▸ Given text
FILM The B-movie is alive and well in modern cinema, running the gamut from SyFy dreck like Sharknado (2013) to the populist (and Oscar-winning) entertainment of Quentin Tarantino. But there was a time when an even “lesser” kind of film thrived, something less commercial than the genre film or the indie. These were films experienced communally, in dark, dirty movie theaters, with like-minded cinema adventurers, as well as in the company of perverts, weirdos, and people looking for a cheap place to sleep. Yep, we’re talking about the grindhouse: grade-Z movies and X-rated films.

Vinegar Syndrome knows all about the grindhouse. As one of a small crop of emerging, genre-focused home video releasing companies, VS was born in 2012 when film collectors Joe Rubin and Ryan Emerson raised $10,000 via Kickstarter to restore and release a set of lost H.G. Lewis films. Rubin and Lewis used their profits to keep going, their mission to preserve a number of niche exploitation films that have been forgotten over time, including bizarro action and horror flicks and a good deal of what is basically ’70s and early ’80s porn.

Possessing a preservation spirit similar to that of the late Mike Vraney’s fanatical Something Weird Video, VS shares its Connecticut headquarters with film restoration lab OCN Digital Labs (also run by Rubin and Lewis) and has built its small cult following through delivering consistently high-quality releases of long-forgotten gems, all mastered in-house from original camera negatives. The year ahead bristles with promising releases from San Francisco luminary Alex deRenzy and gay icon Wakefield Poole, as well as a streaming service called Skinaflix, which promises rare erotica in full HD. VS also caters to horror fans, teasing a slew of titles that includes a 4k restoration of Troma’s groovy Graduation Day (1981), as part of a multi-title deal with the company.

▸ Recorded data

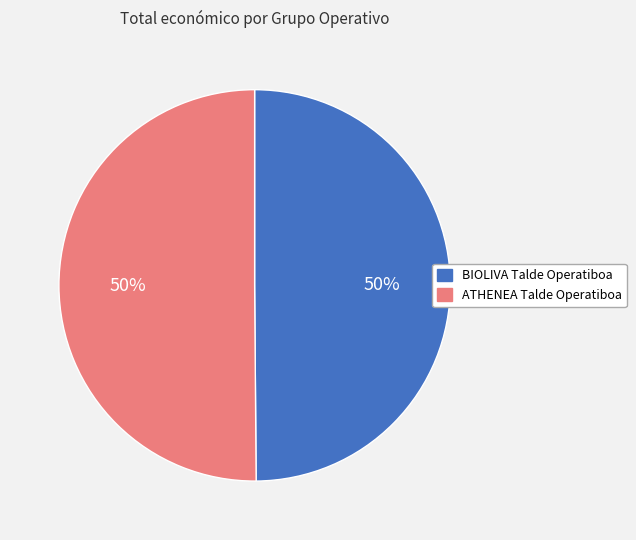

To the nearest percent, what portion does BIOLIVA Talde Operatiboa represent?

50%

▸ What is expected
Write the next part of the piece on Vinegar Syndrome and grindhouse films, starting after its final sentence. The listing is separate from the piece on Vinegar Syndrome and has no connection to it.

▸ Response to this task
Some of these films are tremendously amateur and that’s half the fun. For today’s burgeoning cinephile audience, it’s exciting to see films that give the finger to established tenets of scriptwriting and mise en scène. In many ways, the crazy-passionate filmmakers of the grindhouse circuit were closer to true auteurs than the filmmakers we see today, and they were thriving in a time when low budgets led to some truly inventive shortcuts. Below, some highlights (and/or lowlights, and I mean that in the best way possible).

 

THE TELEPHONE BOOK (1971)

Alice, a young New York City hippie, receives an obscene phone call and is so taken by the experience that she sets out to find the caller. Along the way she bumps into a number of colorful characters who would impede her quest, and the film culminates in a surreal series of scenes involving a man in a pig mask and hypersexual animation. Shot in black and white, and featuring a magnetic performance from Laugh-In performer Sarah Kennedy, writer-director Nelson Lyon’s film is a quirky and calculated trip into the New York underground.

 

GOOD LUCK, MISS WYCKOFF (1978)

In 1954 Kansas, Miss Wyckoff (Anne Heywood) is a teacher who discovers that her solitary lifestyle has resulted in early-onset menopause. Her psychiatrist (the ever-delightful Donald Pleasence) suggests she find a lover, and her attempts to embrace the unfamiliar landscape of her femininity result in disappointment, sexual assault, and a thoroughly unhealthy relationship with the school janitor. Based on the novel by William Inge (with a screenplay by Polly Platt, who also wrote that year’s Pretty Baby), it offers a fearless look at sexuality and racism in an era that rarely engaged such hotbed issues.

 

NIGHT TRAIN TO TERROR (1985)

Horror anthologies were big in the 1980s, but Night Train to Terror came about in an altogether unfamiliar fashion. Director Jay Schlossberg-Cohen took three feature-length films, chopped them down to about 20 minutes each, inserted claymation gore scenes and crude-looking monsters, and filmed a wrap-around story about God and the devil on a train with a New Wave dance band. All these poorly advised decisions came together to create a truly disorienting, hilarious throwback experience that would play well at your favorite bad movie night.

 

VIRGIN AND THE LOVER (1973)/ LUSTFUL FEELINGS (1978)

There’s no getting around it: a good portion of what VS releases comes from the era known colloquially as “porno chic.” These are full-on hardcore adult pictures, but the stigma of the X rating doesn’t indicate a lack of creativity. Often, the sex scenes were a commercial concession to gain financing. The fact that they attracted raincoaters and other negative attention was merely the price of doing business.

This double feature from notable adult filmmaker Kemal Horulu is a formidable starting point for someone unfamiliar with the genre. Virgin and the Lover is a lighthearted tale of a young man having difficulty with his strange feelings of love for a mannequin, and Lustful Feelings is the downbeat ordeal of a woman who enlists in the sex trade to pay off her drug dealing boyfriend’s debt to the mob. If you’re too young to have seen an adult film with a plot before, prepare to have your assumptions shattered.

 

A LABOR OF LOVE (1975)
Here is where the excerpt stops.